Но я так и не стала настоящей писательницей или, лучше сказать, писателем – мужской род придает этому слову весомость. Жизнь вечно ускользала от меня. Я обнаруживала только ее следы, жалкие личиночные шкурки. Стоило мне засечь ее координаты, как она меняла местоположение. Я находила лишь знаки, вроде надписи на дереве в парке: «Здесь был я». На листе бумаги жизнь оборачивалась незаконченными историями, сновидческими новеллами, туманными сюжетами, зависала на горизонте вверх ногами или в поперечном сечении, не позволяя охватить целое.
Каждый, кто когда-либо пытался написать роман, знает, сколь мучителен этот труд – хуже занятия просто не придумаешь. Ты обречен на постоянное заточение внутри себя, в одиночной камере. Это контролируемый психоз, паранойя и мания, приспособленные к полезному делу, а потому лишенные перьев, турнюров и венецианских масок, по которым их можно было бы опознать, – скорее уж нацепившие фартук мясника и резиновые сапоги, с тесаком в руках. С такой писательской перспективы, как из подвала, видны разве что ноги прохожих, слышен стук каблуков. Порой кто-нибудь остановится, наклонится и заглянет внутрь, тогда есть шанс увидеть человеческое лицо и даже обменяться с незнакомцем парой фраз. Однако на самом деле разум занят игрой, которую ведет сам с собой в поспешно сооруженном паноптикуме, расставляет фигурки на эфемерной сцене: автор и герой, повествовательница и читательница, та, что описывает, и та, что описана; ноги, туфли, каблуки и лица случайных прохожих рано или поздно становятся частью этой игры.

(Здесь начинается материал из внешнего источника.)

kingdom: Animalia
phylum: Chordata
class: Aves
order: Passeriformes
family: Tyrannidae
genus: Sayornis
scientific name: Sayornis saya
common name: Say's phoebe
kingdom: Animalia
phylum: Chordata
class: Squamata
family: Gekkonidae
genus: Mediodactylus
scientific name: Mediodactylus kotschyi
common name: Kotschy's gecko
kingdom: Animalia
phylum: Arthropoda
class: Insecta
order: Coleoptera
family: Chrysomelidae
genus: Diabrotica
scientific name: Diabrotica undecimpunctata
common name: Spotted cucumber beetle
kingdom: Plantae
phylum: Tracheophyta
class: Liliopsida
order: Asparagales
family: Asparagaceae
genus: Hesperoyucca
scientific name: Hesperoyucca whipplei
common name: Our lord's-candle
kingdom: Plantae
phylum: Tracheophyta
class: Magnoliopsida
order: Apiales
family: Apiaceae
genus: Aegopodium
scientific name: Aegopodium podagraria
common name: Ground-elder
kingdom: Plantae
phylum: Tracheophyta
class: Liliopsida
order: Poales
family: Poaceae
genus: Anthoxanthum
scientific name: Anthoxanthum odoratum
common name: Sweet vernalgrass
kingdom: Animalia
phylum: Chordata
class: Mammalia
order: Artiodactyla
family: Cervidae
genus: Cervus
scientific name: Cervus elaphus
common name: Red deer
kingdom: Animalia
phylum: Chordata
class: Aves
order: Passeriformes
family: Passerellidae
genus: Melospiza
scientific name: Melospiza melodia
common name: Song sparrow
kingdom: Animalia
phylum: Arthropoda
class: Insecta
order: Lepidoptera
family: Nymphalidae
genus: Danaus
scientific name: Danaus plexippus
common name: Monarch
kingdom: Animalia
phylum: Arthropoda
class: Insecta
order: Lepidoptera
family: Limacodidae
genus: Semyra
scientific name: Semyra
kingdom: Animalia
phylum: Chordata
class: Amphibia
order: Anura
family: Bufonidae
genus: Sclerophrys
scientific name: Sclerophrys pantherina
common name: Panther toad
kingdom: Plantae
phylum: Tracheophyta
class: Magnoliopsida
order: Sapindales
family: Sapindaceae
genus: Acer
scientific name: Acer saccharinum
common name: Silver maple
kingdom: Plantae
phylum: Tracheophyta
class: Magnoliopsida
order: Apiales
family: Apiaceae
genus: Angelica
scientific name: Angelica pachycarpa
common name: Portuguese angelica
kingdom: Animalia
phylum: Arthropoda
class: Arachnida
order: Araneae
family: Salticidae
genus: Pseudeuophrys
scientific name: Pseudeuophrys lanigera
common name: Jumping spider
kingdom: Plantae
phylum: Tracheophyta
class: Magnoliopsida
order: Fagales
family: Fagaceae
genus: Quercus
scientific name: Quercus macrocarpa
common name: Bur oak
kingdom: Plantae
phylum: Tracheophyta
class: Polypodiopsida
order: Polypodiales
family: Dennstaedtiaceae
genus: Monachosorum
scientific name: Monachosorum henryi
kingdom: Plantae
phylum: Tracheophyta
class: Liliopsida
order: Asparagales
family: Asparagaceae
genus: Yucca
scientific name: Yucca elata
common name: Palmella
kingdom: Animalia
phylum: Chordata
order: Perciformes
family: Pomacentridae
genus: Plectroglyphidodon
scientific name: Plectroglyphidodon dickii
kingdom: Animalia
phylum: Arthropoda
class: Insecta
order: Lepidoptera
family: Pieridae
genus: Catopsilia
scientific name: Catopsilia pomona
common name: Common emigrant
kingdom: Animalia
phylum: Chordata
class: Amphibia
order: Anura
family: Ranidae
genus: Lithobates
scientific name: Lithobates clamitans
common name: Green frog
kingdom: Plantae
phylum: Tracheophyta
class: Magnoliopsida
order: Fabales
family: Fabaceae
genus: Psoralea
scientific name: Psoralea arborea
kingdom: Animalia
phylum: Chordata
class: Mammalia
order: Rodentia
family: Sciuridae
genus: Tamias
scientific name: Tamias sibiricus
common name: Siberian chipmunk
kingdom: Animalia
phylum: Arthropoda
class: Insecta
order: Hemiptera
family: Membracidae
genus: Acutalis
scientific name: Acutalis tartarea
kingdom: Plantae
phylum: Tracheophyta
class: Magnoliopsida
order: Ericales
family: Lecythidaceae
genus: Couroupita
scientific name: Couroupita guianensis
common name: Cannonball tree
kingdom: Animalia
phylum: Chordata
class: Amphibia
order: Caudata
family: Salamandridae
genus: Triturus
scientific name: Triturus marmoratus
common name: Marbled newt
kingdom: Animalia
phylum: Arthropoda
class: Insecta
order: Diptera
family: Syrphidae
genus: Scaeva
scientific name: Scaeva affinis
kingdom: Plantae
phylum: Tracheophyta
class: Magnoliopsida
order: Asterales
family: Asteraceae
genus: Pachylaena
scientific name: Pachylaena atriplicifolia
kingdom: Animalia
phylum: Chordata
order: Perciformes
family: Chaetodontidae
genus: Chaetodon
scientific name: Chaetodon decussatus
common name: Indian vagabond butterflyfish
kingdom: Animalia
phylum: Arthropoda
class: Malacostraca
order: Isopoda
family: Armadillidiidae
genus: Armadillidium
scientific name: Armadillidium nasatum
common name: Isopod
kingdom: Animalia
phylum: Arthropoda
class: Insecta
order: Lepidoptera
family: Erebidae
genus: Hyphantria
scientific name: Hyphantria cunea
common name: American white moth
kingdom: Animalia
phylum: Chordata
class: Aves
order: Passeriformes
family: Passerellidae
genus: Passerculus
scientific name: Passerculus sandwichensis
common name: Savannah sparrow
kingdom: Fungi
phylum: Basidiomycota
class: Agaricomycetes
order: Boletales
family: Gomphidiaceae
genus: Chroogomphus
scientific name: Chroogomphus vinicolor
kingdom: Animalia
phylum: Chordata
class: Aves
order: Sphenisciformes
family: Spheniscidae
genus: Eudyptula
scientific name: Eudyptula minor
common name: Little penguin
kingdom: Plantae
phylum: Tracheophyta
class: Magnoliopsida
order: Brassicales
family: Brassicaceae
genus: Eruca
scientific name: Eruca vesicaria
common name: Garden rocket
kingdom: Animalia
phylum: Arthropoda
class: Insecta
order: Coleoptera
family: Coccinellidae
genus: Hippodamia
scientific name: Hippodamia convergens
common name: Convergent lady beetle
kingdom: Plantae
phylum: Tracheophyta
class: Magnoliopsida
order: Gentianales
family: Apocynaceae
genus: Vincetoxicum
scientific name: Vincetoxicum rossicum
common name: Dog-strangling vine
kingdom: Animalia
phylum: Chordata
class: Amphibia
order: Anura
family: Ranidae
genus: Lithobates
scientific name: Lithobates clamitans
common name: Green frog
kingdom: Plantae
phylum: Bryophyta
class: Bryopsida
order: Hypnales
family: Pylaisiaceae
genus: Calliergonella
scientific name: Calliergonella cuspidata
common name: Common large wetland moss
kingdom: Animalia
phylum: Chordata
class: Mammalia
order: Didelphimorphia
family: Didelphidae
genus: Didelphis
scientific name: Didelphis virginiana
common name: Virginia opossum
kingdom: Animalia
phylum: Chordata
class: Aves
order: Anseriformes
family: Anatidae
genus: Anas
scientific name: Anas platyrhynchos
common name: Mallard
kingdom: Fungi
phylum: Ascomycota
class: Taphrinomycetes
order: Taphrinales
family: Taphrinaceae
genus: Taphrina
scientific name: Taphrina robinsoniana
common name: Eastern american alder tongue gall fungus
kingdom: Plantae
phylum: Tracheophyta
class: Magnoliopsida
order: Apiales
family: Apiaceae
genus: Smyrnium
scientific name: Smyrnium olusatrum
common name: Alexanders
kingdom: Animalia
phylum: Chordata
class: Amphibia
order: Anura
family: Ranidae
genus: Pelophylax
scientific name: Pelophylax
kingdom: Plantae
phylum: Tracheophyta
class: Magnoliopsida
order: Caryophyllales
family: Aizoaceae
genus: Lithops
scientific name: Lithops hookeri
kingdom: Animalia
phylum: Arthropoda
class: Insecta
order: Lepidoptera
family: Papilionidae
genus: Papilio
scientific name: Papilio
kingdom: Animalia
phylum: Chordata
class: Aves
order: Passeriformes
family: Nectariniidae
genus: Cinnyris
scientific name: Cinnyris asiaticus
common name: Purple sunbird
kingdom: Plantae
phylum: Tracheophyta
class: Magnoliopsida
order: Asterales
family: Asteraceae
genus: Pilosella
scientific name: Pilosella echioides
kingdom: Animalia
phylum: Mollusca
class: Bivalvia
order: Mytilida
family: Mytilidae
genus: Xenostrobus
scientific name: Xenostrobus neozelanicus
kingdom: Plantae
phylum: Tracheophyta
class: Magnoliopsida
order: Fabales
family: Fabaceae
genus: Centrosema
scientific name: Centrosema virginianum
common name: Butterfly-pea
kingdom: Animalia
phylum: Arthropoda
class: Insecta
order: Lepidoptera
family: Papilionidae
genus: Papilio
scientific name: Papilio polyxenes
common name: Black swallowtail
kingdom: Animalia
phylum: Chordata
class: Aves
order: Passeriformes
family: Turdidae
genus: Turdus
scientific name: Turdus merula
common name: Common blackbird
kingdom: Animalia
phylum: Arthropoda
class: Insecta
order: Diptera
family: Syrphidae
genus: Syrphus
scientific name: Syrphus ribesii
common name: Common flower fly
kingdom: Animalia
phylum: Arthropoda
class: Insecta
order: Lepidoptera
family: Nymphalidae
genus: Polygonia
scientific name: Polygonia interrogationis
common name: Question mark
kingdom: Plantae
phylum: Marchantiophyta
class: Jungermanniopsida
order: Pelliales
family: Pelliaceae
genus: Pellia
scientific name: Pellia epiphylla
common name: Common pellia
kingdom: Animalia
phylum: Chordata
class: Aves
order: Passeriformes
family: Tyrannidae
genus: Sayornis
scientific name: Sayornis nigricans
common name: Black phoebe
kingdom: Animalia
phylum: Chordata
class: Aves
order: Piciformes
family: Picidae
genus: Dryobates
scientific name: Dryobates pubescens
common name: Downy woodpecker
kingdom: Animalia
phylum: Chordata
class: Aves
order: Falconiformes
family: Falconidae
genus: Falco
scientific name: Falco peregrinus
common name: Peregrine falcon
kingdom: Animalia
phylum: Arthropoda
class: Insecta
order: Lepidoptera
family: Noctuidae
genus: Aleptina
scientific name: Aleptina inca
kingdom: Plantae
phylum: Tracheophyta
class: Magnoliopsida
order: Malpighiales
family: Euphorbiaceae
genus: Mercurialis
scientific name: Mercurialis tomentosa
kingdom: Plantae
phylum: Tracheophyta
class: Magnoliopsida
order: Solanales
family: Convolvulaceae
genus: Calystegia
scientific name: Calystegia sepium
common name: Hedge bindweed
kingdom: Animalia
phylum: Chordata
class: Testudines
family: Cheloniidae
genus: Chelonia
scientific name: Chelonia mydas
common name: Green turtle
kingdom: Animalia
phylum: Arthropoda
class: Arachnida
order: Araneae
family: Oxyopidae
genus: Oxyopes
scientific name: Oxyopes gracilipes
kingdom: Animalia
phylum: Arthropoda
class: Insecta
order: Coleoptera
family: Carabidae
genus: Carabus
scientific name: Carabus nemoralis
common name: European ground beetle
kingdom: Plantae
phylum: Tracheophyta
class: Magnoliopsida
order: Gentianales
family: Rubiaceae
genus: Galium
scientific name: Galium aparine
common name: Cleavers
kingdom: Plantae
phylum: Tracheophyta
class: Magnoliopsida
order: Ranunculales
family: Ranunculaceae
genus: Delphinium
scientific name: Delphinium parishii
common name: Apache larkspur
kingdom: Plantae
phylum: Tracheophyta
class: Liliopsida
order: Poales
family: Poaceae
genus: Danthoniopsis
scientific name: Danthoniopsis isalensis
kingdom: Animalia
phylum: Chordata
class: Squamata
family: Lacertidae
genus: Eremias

Я не жалею, что выбрала это специфическое занятие, – профессия психолога не для меня. Я не умела истолковывать, выкликать из тьмы разума семейные фотографии. Чужие исповеди… Нередко – признаюсь с грустью – они навевали на меня скуку. По правде говоря, зачастую мне хотелось поменяться с пациентом ролями и рассказать о себе. Я с трудом удерживалась, чтобы внезапно не схватить его за рукав и не прервать на полуслове: «Да что вы! А у меня совершенно иное ощущение! А мне вот что приснилось! Послушайте…» Или: «Да что вы можете знать о бессоннице! Это, по-вашему, паническая атака? Вы, наверное, шутите. Вот я недавно такое пережила…»
Я не умела слушать. Выходила за рамки, совершала переносы[4]. Не доверяла статистике и апробированным теориям. На мой вкус, тезис «одна личность – один человек» отдает минимализмом. У меня была склонность затуманивать бесспорное, подвергать сомнению веские доказательства – привычка, извращенная йога для мозга, изысканная роскошь внутреннего движения. Подозрительное разглядывание всякой точки зрения, смакование ее и, наконец, предсказуемое открытие: ни одно суждение не есть истина, любое – фальшивка, подделка. Мне не хотелось обзаводиться твердыми взглядами: ненужный балласт. В спорах я становилась то на одну сторону, то на другую – и знаю, что собеседникам это не нравилось. Я замечала происходящее в моей голове странное явление: чем больше находилось аргументов «за», тем больше возникало всевозможных «против», и чем сильнее я прикипала душой к первым, тем сильнее влекли меня вторые.
Как я могла обследовать других, если сама мучилась с каждым тестом? Личностные опросники, анкеты, колонки вопросов и шкалы ответов казались мне слишком сложными. Я быстро обнаружила в себе этот изъян, поэтому в университете, когда мы, практикуясь, опрашивали друг друга, давала случайные ответы, наобум. В результате получались диковинные профили – кривые, вычерченные на оси координат. «Уверена ли ты, что лучшее решение – то, которое легче всего изменить?» Уверена ли я? Какое решение? Изменить? Когда? Насколько легче? «Войдя в комнату, ты остановишься в центре или сбоку?» В какую комнату? В какой момент? Пустая она, или вдоль стен стоят красные плюшевые диваны? А окна – какой из них открывается вид? Вопрос о книге: предпочту ли я книгу вечеринке, или это зависит от книги и от вечеринки?